--- SELECTED TEXT ---

UK agency floats plan to overhaul vulnerability classifications

The UK’s cybersecurity regulator has pitched a plan that would see the elimination of vulnerability ratings.

The National Cyber Security Centre (NCSC) laid out a case for simplifying classification of security flaws and eliminating many of the currently used vulnerability scoring systems.

The problem, the agency said, is that with so many security vulnerabilities being disclosed, network defenders are left confused as to which patches should be prioritized and which can be addressed at a later time.

“All systems contain vulnerabilities. In fact, the number of Common Vulnerabilities and Exposures (CVEs) in commodity technology continues to rise,” the NCSC explained.

“While there are a number of factors that are driving the increasing numbers, the NCSC expect this trend to continue unless interventions are made.”

Rather than attempt to score and prioritize vulnerabilities and patches based on severity ratings, the NCSC team believes organizations should adopt a simple policy with two classifications.

Organizations would be better served by breaking vulnerabilities down into “forgivable” and “unforgivable” categories, the NCSC argued.

In the case of “forgivable” bugs, administrators can be forgiven for not patching. Such flaws are either low-risk, obscure, or in some way difficult to patch and exploit in the wild.

In the second category, there are “unforgivable” vulnerabilities. Such bugs are well-known, easily patched, or have active exploits used in the wild by threat actors.

“We know many vulnerabilities are complex and hard to avoid,” the UK governing body said.

“But vulnerabilities that are trivial to find (and that occur time and time again) are ones the NCSC are aiming to drive down at scale.”

The agency goes on to explain being able to discern the forgivable bugs from the unforgivable vulnerabilities would be important for organizations and administrators. Additionally, vendors and developers would need to do a better job of editing code and finding common vulnerabilities before they get out into the wild.

In the end, however, it is hoped that the system for classifying and disclosing vulnerabilities can be made easier to understand and manage.

“Developers and vendors need to adopt secure programming concepts and enforce their use to make it harder for the mistakes to be made at source,” NCSC explained.

“Vulnerabilities must be caught early in the development process.”

--- SUPPLIED ENTRIES ---

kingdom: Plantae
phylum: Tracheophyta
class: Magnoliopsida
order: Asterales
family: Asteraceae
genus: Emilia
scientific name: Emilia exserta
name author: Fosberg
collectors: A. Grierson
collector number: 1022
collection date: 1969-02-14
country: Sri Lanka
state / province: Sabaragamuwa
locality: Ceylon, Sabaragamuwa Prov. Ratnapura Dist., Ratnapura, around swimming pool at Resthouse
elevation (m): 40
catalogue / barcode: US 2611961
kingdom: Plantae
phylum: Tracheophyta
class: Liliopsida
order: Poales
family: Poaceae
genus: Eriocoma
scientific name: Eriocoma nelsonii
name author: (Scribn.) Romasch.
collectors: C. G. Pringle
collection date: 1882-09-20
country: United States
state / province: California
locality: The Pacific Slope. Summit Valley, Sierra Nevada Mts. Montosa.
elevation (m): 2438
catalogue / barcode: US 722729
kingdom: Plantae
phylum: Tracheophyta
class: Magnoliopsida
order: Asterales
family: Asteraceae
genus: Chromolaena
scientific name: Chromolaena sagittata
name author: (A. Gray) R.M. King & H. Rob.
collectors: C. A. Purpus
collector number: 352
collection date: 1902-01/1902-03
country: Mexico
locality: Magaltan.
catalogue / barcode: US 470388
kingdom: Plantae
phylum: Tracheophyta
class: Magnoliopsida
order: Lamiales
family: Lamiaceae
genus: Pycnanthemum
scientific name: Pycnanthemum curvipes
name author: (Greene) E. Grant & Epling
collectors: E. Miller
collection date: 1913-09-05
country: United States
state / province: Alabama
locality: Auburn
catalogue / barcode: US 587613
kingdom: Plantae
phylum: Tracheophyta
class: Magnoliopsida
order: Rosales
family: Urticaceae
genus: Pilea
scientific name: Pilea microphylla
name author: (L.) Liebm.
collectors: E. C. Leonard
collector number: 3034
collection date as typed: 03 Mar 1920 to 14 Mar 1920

---

TASKS AND EXERCISES
**a.** According to the NCSC article, what traits mark a bug as "unforgivable"? Please list them all.
**b.** Do these statements agree with the NCSC article? Answer yes or no for each and quote the words that decide it.
(i) The NCSC expects the number of CVEs to keep rising unless interventions are made.
(ii) The NCSC proposes sorting vulnerabilities into three classifications.
(iii) Administrators can be forgiven for not patching "unforgivable" vulnerabilities.
The entries have no connection to the NCSC article.

ANSWERS TO THE PROBLEMS
**a.**
- Well-known
- Easily patched
- Has active exploits used in the wild by threat actors

**b.**
(i) Yes: "the NCSC expect this trend to continue unless interventions are made."
(ii) No: "organizations should adopt a simple policy with two classifications."
(iii) No: "In the case of “forgivable” bugs, administrators can be forgiven for not patching."